Backed by science, the system has received its fair share of criticism down through the years. Depending on which way prices are blowing, it’s either a crucifix for suckler or dairy-beef to carry.

Regardless of this, however, is the fact that beef producers have a target to aim at when it comes to maximising the returns achievable.

Lest we forget that dairy and tillage farmers are in the same boat when it comes to quality-related bonuses for the products they produce; if you produce quality, you’ll be rewarded.

Unfortunately, however, this is not the case for sheep farmers. For decades now, spring lambs – irrespective of carcass conformation or grade – have been paid at the same base price.

Although producer groups such as the QualEUtex deserve credit for maximising the returns for their lambs, farmers not involved in this initiative face the prospect of receiving the same €/kg price for R-grade lambs as they do E-grade lambs.

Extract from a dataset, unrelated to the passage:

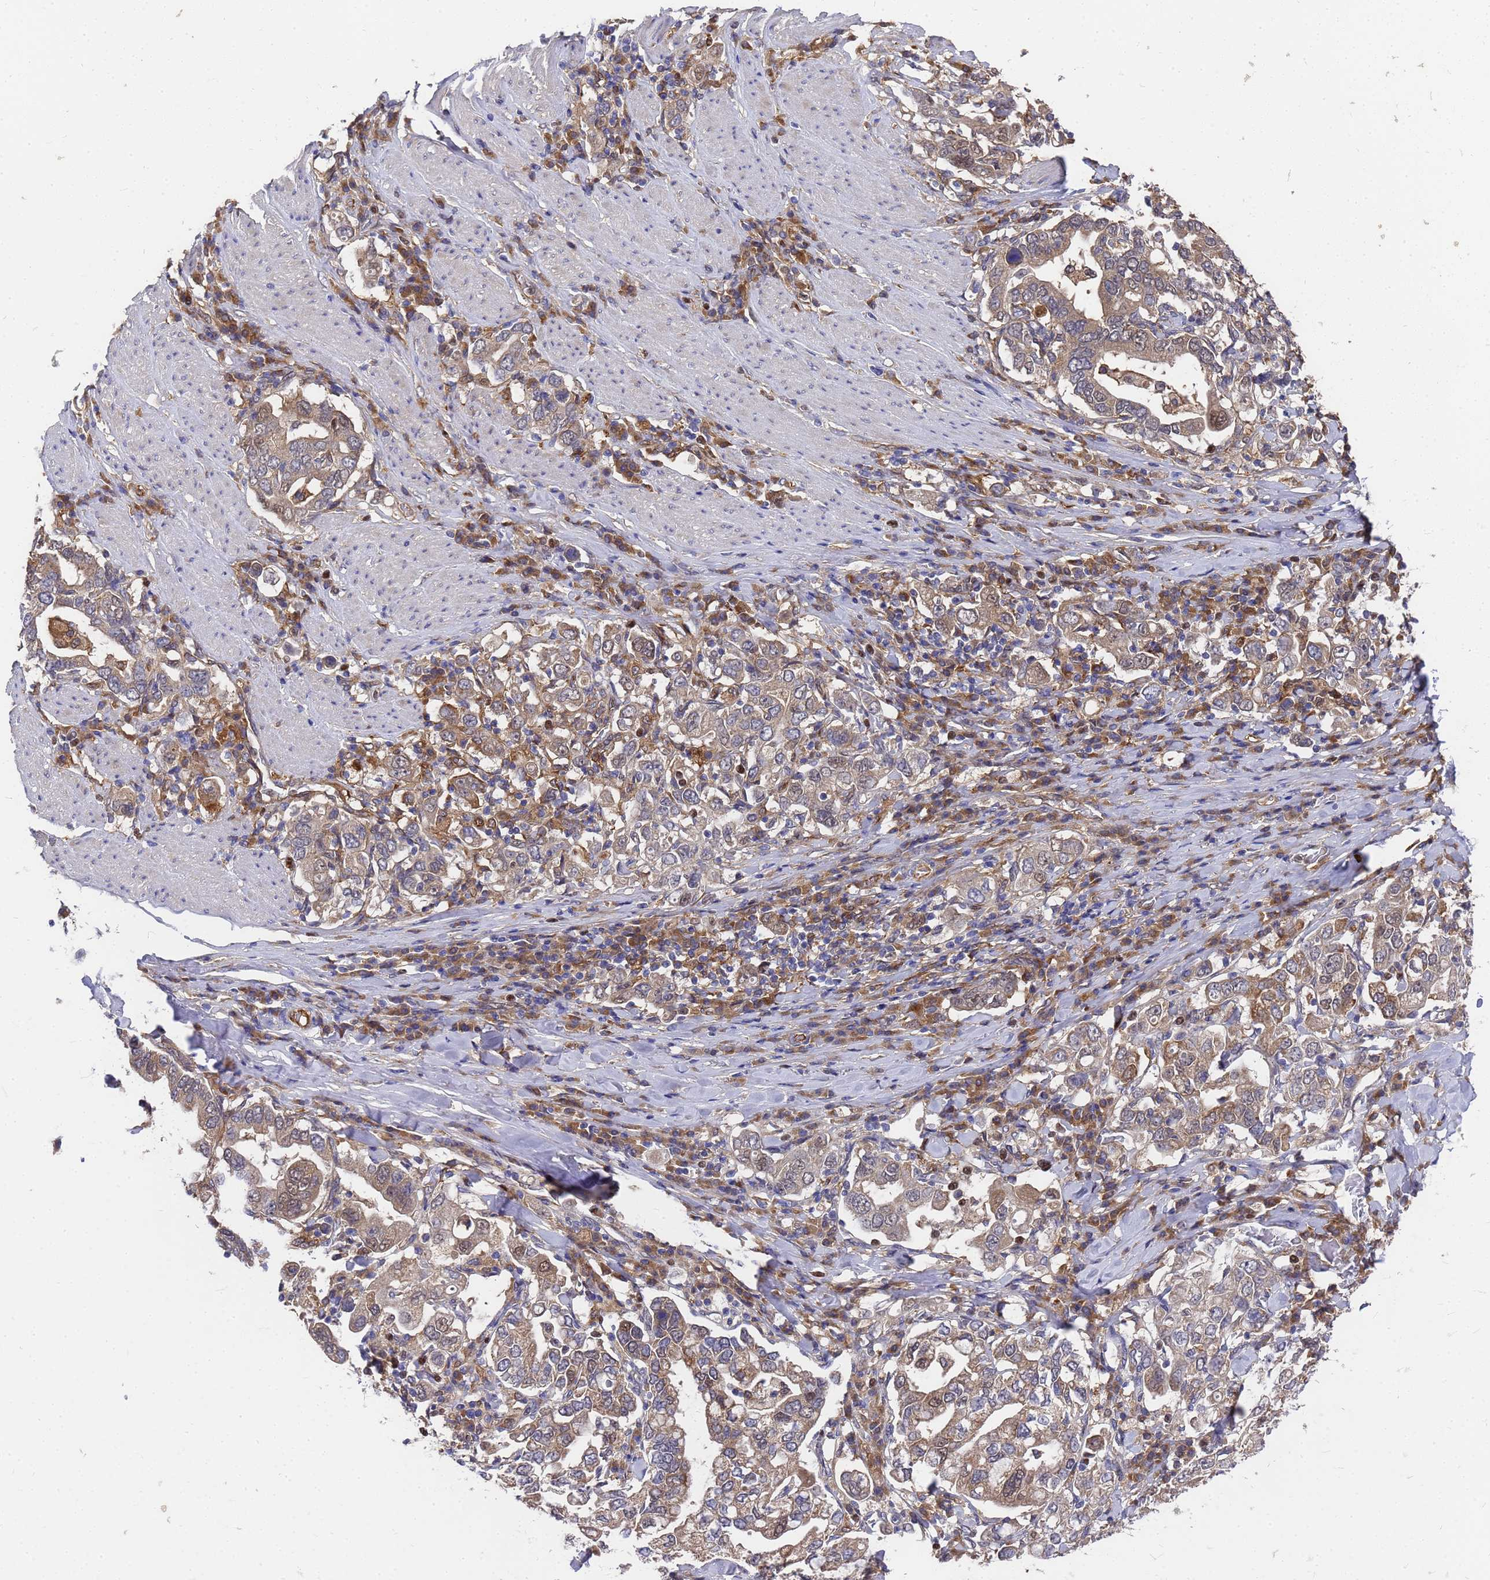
{"staining": {"intensity": "moderate", "quantity": "<25%", "location": "cytoplasmic/membranous"}, "tissue": "stomach cancer", "cell_type": "Tumor cells", "image_type": "cancer", "snomed": [{"axis": "morphology", "description": "Adenocarcinoma, NOS"}, {"axis": "topography", "description": "Stomach, upper"}], "caption": "Moderate cytoplasmic/membranous expression is seen in approximately <25% of tumor cells in stomach cancer.", "gene": "SLC35E2B", "patient": {"sex": "male", "age": 62}}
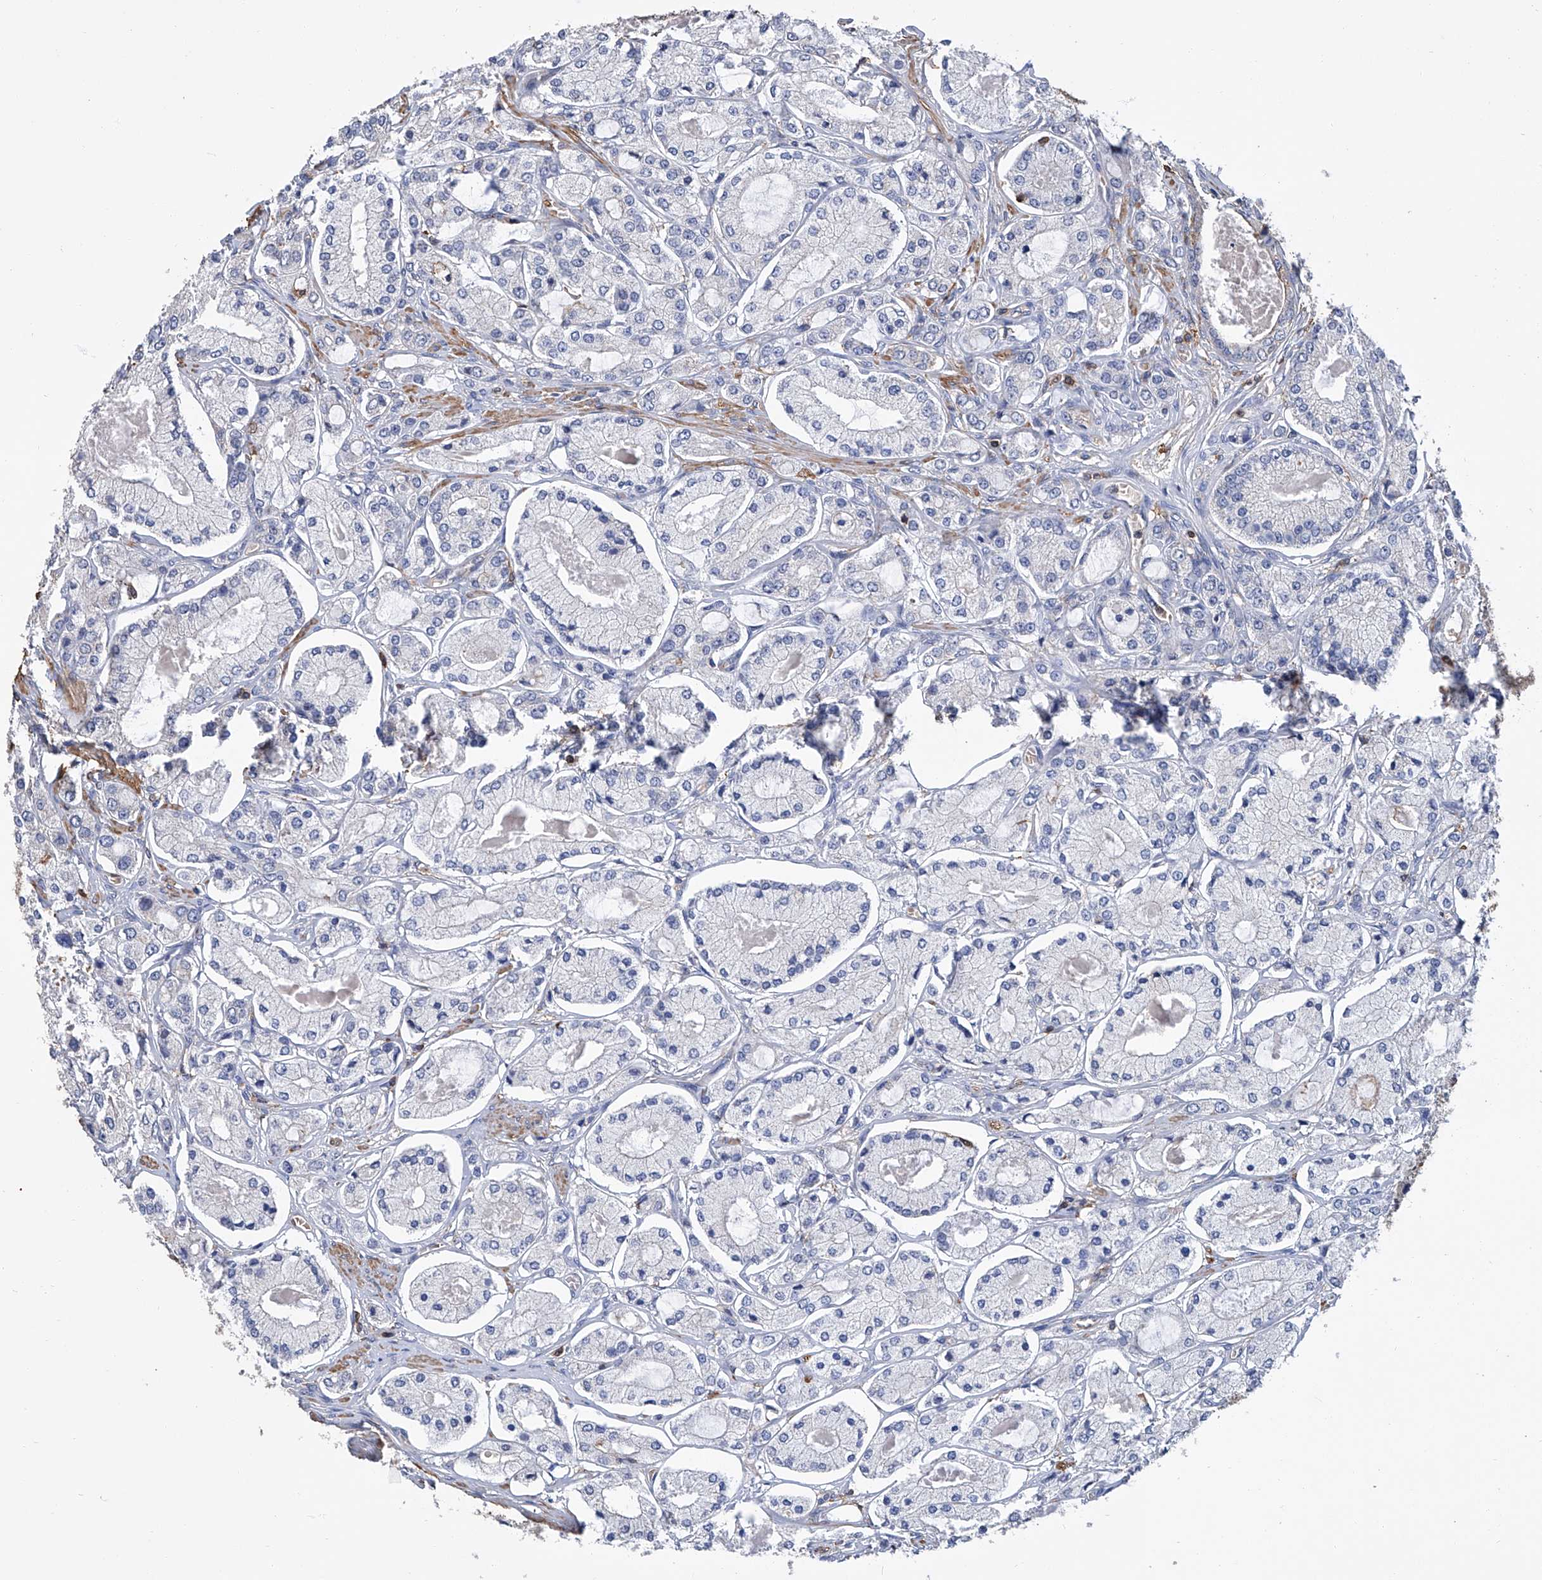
{"staining": {"intensity": "negative", "quantity": "none", "location": "none"}, "tissue": "prostate cancer", "cell_type": "Tumor cells", "image_type": "cancer", "snomed": [{"axis": "morphology", "description": "Adenocarcinoma, High grade"}, {"axis": "topography", "description": "Prostate"}], "caption": "An immunohistochemistry (IHC) histopathology image of prostate cancer is shown. There is no staining in tumor cells of prostate cancer.", "gene": "GPT", "patient": {"sex": "male", "age": 65}}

And, for the future sustainability of the Irish sheep industry, this needs to be addressed. Why would you strive to produce better-quality stock and not be rewarded? It simply doesn’t make sense.

When it comes to sheep production in Ireland, ambitious targets have been set by those who do not set foot on sheep farms everyday.

The ball has been in the Department of Agriculture’s and the meat industry’s court for some time and now it’s their chance to show they understand the challenges being faced by sheep producers.

We’ve seen the parachuting in of EID (electronic identification) tagging this year; maybe if the above really thought there was a future for the Irish sheep industry, they’d focus on putting more money back in farmers’ pockets rather than taking it away.